What to produce –
Search the data for the word "photographs". Reproduce every line where it is found.
*** Opening Material provided ***
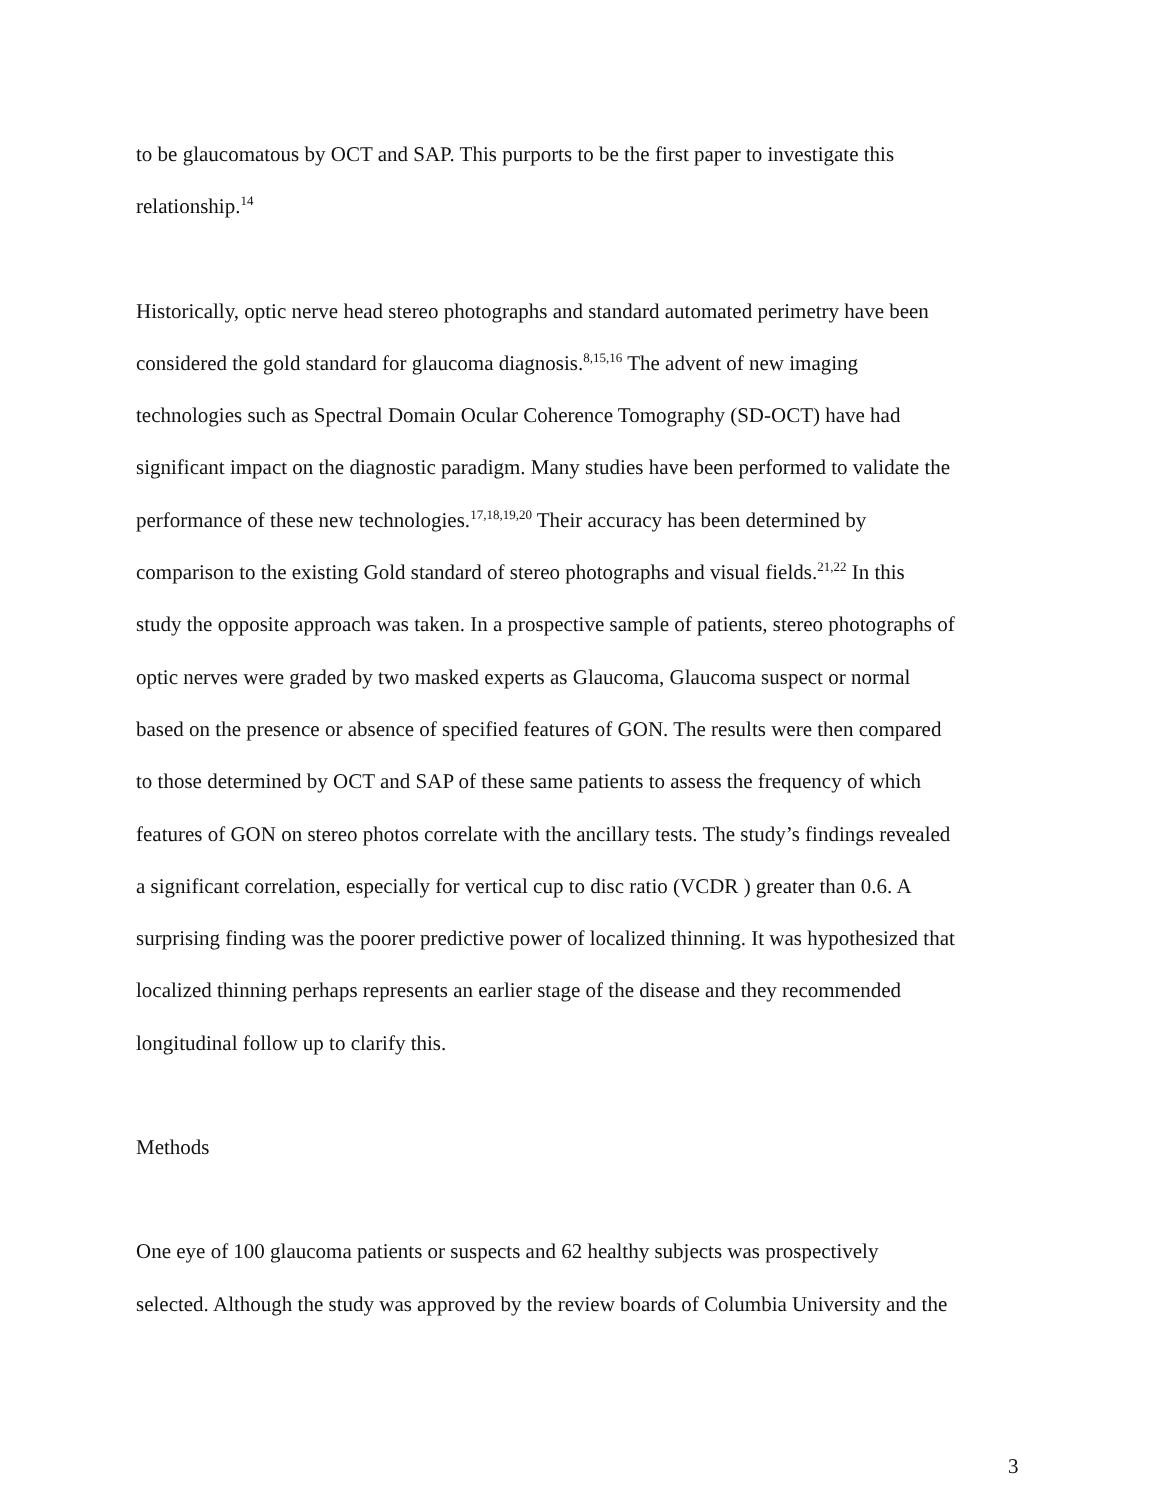to be glaucomatous by OCT and SAP. This purports to be the first paper to investigate this
relationship.<sup>14</sup>
Historically, optic nerve head stereo photographs and standard automated perimetry have been
considered the gold standard for glaucoma diagnosis.<sup>8,15,16</sup> The advent of new imaging
technologies such as Spectral Domain Ocular Coherence Tomography (SD-OCT) have had
significant impact on the diagnostic paradigm. Many studies have been performed to validate the
performance of these new technologies.<sup>17,18,19,20</sup> Their accuracy has been determined by
comparison to the existing Gold standard of stereo photographs and visual fields.<sup>21,22</sup> In this
study the opposite approach was taken. In a prospective sample of patients, stereo photographs of
optic nerves were graded by two masked experts as Glaucoma, Glaucoma suspect or normal
based on the presence or absence of specified features of GON. The results were then compared
to those determined by OCT and SAP of these same patients to assess the frequency of which
features of GON on stereo photos correlate with the ancillary tests. The study’s findings revealed
a significant correlation, especially for vertical cup to disc ratio (VCDR ) greater than 0.6. A
surprising finding was the poorer predictive power of localized thinning. It was hypothesized that
localized thinning perhaps represents an earlier stage of the disease and they recommended
longitudinal follow up to clarify this.
Methods
One eye of 100 glaucoma patients or suspects and 62 healthy subjects was prospectively
selected. Although the study was approved by the review boards of Columbia University and the
3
*** Closing Material provided ***
Response area –
Historically, optic nerve head stereo photographs and standard automated perimetry have been
comparison to the existing Gold standard of stereo photographs and visual fields.<sup>21,22</sup> In this
study the opposite approach was taken. In a prospective sample of patients, stereo photographs of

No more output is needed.